К ним приближался кладбищенский сторож. На вид лет шестидесяти, высохшее лицо, внушительный нос. Резиновые сапоги поскрипывали по гравию.
— Думаю, не вернется, — ответила Лола.
— Разве чтобы угодить в лапы к Саша.
— Вы ее родня? — сурово вопросил сторож.
— Почти, — ответила Лола. — Ее сын — наш друг.
— За все время он был первым, кто навестил Ирен. И тогда мне это совсем не понравилось.
— Почему же? — искренне удивилась Лола.
— Вы видели, какая Ирен милашка? Нам и без посетителей было неплохо. Но вдруг объявился этот рыжий верзила. Потом еще красивый брюнет. Я тогда и не распознал в нем легавого. А теперь и вы тут как тут. Прямо нашествие какое-то.
— Все ищут сына Ирен, — пояснила Лола.
— Я не сразу свыкся с тем, что у нее был сынишка. От ребятишек одно беспокойство. У меня их сроду не бывало. И я не жалею.
Присев на какую-то могилу, он извлек из кармана длинную белую расческу и начал причесываться.
— Рыжий здоровяк всегда приносил уродские букеты, — продолжал он. — Последний раз — из магнолий. Только они долго не простояли.
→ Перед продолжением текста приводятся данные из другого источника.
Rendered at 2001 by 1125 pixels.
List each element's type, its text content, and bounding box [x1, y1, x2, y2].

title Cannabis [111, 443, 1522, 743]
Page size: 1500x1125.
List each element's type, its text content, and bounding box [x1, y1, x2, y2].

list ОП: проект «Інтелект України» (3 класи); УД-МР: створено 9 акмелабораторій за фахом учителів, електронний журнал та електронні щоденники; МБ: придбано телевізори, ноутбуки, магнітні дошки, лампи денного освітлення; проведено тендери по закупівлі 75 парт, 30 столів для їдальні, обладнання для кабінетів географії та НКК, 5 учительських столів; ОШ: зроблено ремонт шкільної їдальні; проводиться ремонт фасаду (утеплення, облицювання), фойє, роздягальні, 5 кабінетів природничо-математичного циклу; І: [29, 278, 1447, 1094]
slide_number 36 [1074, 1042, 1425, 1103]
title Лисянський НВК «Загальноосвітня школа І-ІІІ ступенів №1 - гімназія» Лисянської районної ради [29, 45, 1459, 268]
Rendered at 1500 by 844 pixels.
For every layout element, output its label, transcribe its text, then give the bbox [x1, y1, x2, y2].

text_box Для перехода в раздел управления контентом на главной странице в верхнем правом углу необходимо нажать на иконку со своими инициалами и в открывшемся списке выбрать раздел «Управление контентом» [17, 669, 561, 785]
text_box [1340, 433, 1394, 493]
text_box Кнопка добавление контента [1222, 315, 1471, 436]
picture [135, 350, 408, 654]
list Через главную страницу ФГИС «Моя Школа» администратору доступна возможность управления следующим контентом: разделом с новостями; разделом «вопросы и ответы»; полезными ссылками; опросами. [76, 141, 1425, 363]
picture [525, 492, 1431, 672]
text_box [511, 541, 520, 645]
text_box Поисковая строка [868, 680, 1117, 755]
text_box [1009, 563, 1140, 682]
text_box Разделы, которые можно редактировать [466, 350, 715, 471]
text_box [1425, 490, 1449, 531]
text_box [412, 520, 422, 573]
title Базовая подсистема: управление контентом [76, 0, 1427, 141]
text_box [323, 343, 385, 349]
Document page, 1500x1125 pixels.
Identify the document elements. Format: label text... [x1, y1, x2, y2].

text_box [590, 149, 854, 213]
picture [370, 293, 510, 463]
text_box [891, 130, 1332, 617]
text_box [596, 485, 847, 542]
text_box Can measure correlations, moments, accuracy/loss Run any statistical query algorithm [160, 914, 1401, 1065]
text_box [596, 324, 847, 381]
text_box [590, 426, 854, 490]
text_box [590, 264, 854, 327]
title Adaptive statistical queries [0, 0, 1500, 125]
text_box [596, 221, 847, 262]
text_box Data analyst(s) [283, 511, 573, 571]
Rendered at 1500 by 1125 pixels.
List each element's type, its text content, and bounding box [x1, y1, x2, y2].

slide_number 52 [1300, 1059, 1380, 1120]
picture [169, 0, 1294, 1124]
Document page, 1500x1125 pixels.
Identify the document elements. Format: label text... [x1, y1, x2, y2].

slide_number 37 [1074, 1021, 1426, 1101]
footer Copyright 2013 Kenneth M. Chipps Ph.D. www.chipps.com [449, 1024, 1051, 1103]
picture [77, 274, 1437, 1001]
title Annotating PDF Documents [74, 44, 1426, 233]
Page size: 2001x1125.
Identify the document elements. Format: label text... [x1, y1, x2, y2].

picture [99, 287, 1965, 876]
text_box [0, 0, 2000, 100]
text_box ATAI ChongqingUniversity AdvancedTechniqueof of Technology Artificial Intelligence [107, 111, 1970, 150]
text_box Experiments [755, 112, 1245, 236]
Я всегда ставил пластмассовые цветы, и Ирен не жаловалась. Для сына он о ней маловато знал. Стоял здесь как истукан со своим веником, слезинки не проронил. Сыну ведь положено плакать? Сама-то она была хохотушкой. Глядя на нее, не захочешь распускать нюни.
— Спасибо за помощь, — сказала Лола, удаляясь.